Retention Rate is typically defined as the ratio of customers retained (those active in consecutive periods) to the total number of customers in the previous period. This provides an overall measure of how well the app is retaining its customer base.
Churn Rate is often defined as the inverse of retention, i.e., customers who were active in the previous period but not in the current one. This allows businesses to identify the rate at which customers stop engaging.
We need to combine the data on active customers and their previous periods to calculate:
Current Customers: Customers active in the current period.
Previous Customers: Customers active in the previous period.
Retained Customers: Customers active in both the current and previous periods.
These calculations yield metrics like churn rate (customers who did not return) and retention rate (customers who stayed from one period to the next):
Churn Rate: Calculated as 1.0 - (current_customers / previous_customers)
to capture the percentage of customers lost in the current period.
Retention Rate: Calculated as retained_customers / current_customers
to understand how many customers from the previous period were retained.
Note that Retention Rate and Churn Rate are not the same, although they are related metrics. They measure different aspects of customer behavior, and their calculations reflect this.
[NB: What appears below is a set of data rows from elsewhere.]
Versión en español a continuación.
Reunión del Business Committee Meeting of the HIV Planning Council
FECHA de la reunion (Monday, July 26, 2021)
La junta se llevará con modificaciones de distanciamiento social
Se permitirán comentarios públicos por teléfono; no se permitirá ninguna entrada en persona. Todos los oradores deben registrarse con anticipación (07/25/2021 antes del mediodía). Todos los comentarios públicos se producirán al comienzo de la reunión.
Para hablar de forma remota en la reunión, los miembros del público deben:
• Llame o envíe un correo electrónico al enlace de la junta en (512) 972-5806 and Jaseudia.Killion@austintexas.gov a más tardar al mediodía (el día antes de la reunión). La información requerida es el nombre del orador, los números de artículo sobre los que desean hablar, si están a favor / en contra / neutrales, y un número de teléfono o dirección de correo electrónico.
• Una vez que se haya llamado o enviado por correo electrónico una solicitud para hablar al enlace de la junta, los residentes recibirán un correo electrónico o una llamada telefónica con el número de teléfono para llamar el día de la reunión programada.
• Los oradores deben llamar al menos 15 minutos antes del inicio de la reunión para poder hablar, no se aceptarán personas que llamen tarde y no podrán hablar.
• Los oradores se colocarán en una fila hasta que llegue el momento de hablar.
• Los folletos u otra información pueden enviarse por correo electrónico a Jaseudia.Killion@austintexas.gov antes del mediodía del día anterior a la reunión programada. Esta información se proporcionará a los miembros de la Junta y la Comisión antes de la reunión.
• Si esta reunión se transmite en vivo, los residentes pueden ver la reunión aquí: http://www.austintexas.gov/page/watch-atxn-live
Churn Rate measures the percentage of customers lost from one period to the next. This metric focuses on the loss of customers. If many customers from the previous period are not active in the current period, the churn rate will be high. A churn rate of 0 indicates no customers were lost, while a churn rate of 1 indicates all customers were lost.
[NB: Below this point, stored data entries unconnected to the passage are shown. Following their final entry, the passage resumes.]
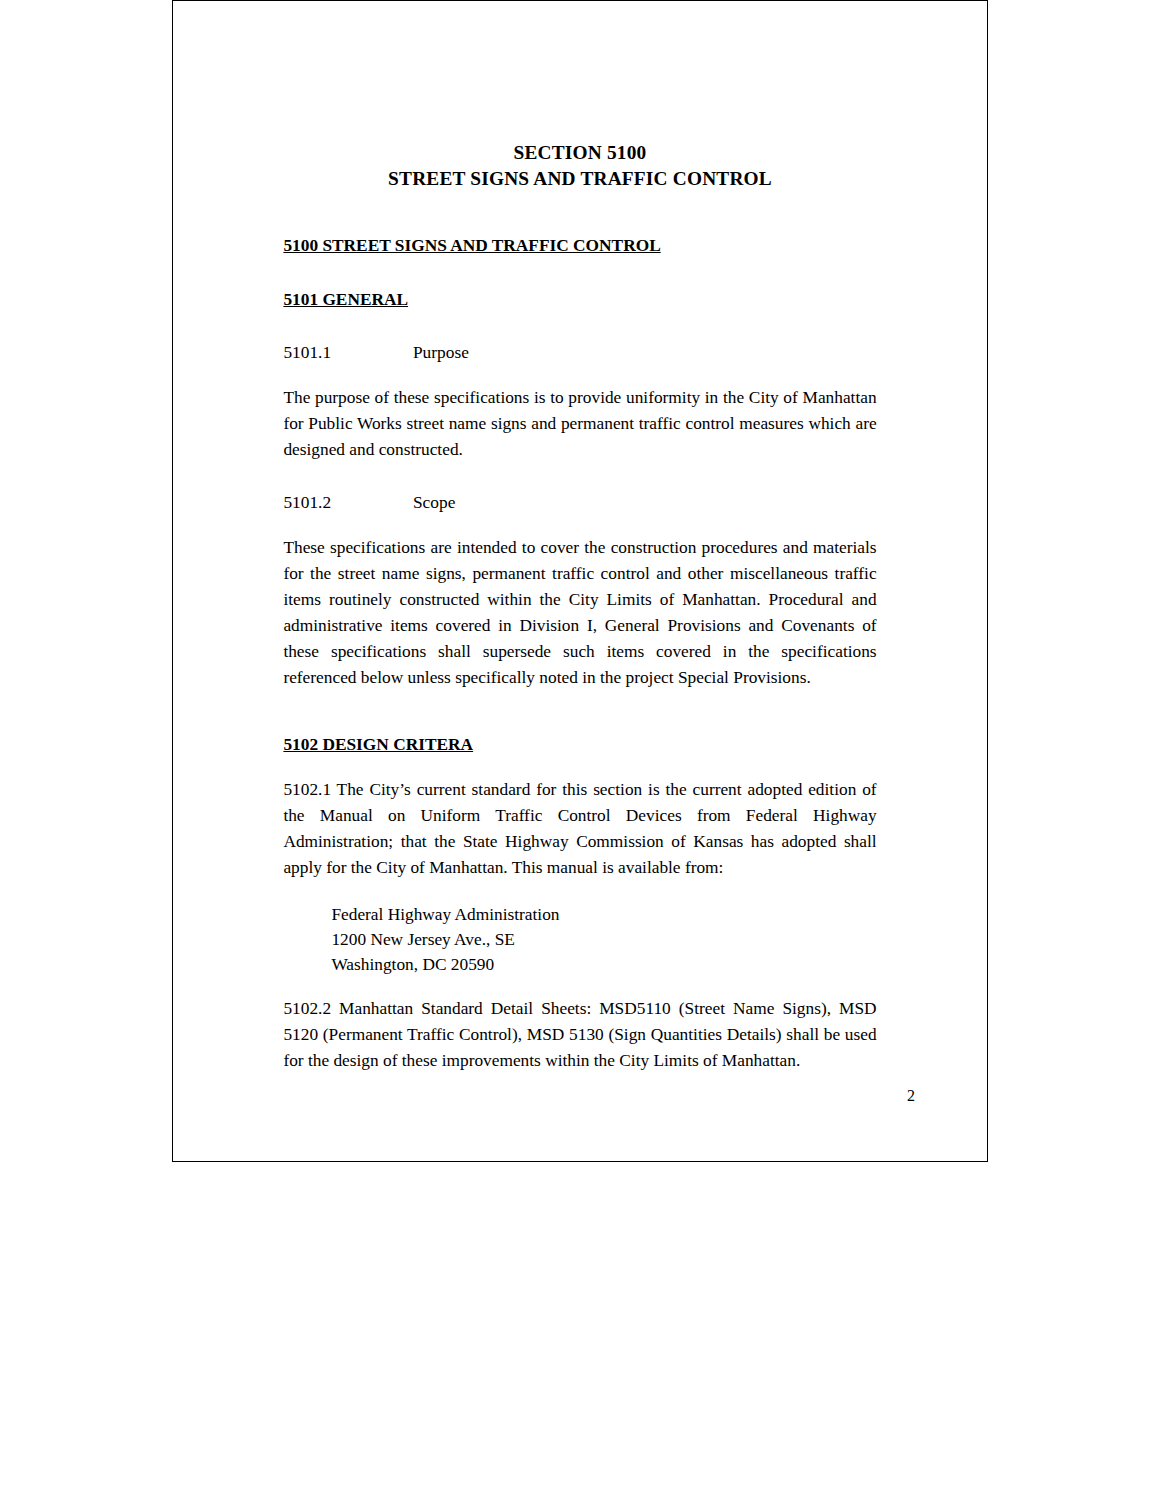SECTION 5100
STREET SIGNS AND TRAFFIC CONTROL
5100 STREET SIGNS AND TRAFFIC CONTROL
5101 GENERAL
5101.1 Purpose
The purpose of these specifications is to provide uniformity in the City of Manhattan for Public Works street name signs and permanent traffic control measures which are designed and constructed.
5101.2 Scope
These specifications are intended to cover the construction procedures and materials for the street name signs, permanent traffic control and other miscellaneous traffic items routinely constructed within the City Limits of Manhattan. Procedural and administrative items covered in Division I, General Provisions and Covenants of these specifications shall supersede such items covered in the specifications referenced below unless specifically noted in the project Special Provisions.
5102 DESIGN CRITERA
5102.1 The City’s current standard for this section is the current adopted edition of the Manual on Uniform Traffic Control Devices from Federal Highway Administration; that the State Highway Commission of Kansas has adopted shall apply for the City of Manhattan. This manual is available from:
Federal Highway Administration
1200 New Jersey Ave., SE
Washington, DC 20590
5102.2 Manhattan Standard Detail Sheets: MSD5110 (Street Name Signs), MSD 5120 (Permanent Traffic Control), MSD 5130 (Sign Quantities Details) shall be used for the design of these improvements within the City Limits of Manhattan.
2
Retention Rate measures the percentage of customers from the previous period who are still active in the current period. This metric focuses on the retention of customers. It shows how well the business is keeping its customers engaged over time. A retention rate of 1 means all customers from the previous period stayed active, while a retention rate closer to 0 means most previous customers were lost.
Suppose:
previous_customers = 100
current_customers = 80
retained_customers = 60 (these are customers who were active in both periods)
Churn Rate = 1- (80/100)= 20%
Retention Rate = 60/80=75%
In other words, 60 customers remained active from the previous period to the current one. Starting with 100 customers, this number decreased to 80 in the current period, meaning we lost 40 customers but also gained 20 new ones. Churn is the net loss of customers, calculated as the difference between the customers lost (40) and new customers gained (20), which is 20. Expressed as a percentage of the starting count (100), this gives us the churn rate of 20%. This calculation focuses on the overall change in the customer base, rather than specifically measuring customers retained from one period to the next.
current_customers
counts customers in each period.
previous_customers
counts those who were active in the previous period (customers with non-null previous_period
).
retained_customers
counts those who appear in both the current and previous periods, allowing us to compute the retention rate and churn rate.
Our goal is to develop features at the individual customer level and monitor their metrics on a weekly basis. Designing these features requires some creativity, but with a solid understanding of customer analytics, you should be able to make insightful and effective choices.
Tenure Weeks (tenure_weeks
): The total number of weeks a customer has been active up to the current period: It reflects customer loyalty and experience with the service. Customers with longer tenures may have established habits or preferences influencing retention.
Activity Frequency (activity_frequency
): The number of activities or transactions the customer performed in the current week. It indicates the customer's engagement level during the current period. Higher activity may correlate with increased satisfaction and likelihood of retention.
Average Engagement (average_engagement
): The average number of activities per week up to the current period. It provides context for the customer's activity frequency. It helps identify deviations from typical behavior (e.g., a sudden drop in engagement).
Time Since Last Activity (time_since_last_activity_days
): The number of days since the customer's previous activity period. It measures recency of engagement. Longer durations may signal disengagement or risk of churn.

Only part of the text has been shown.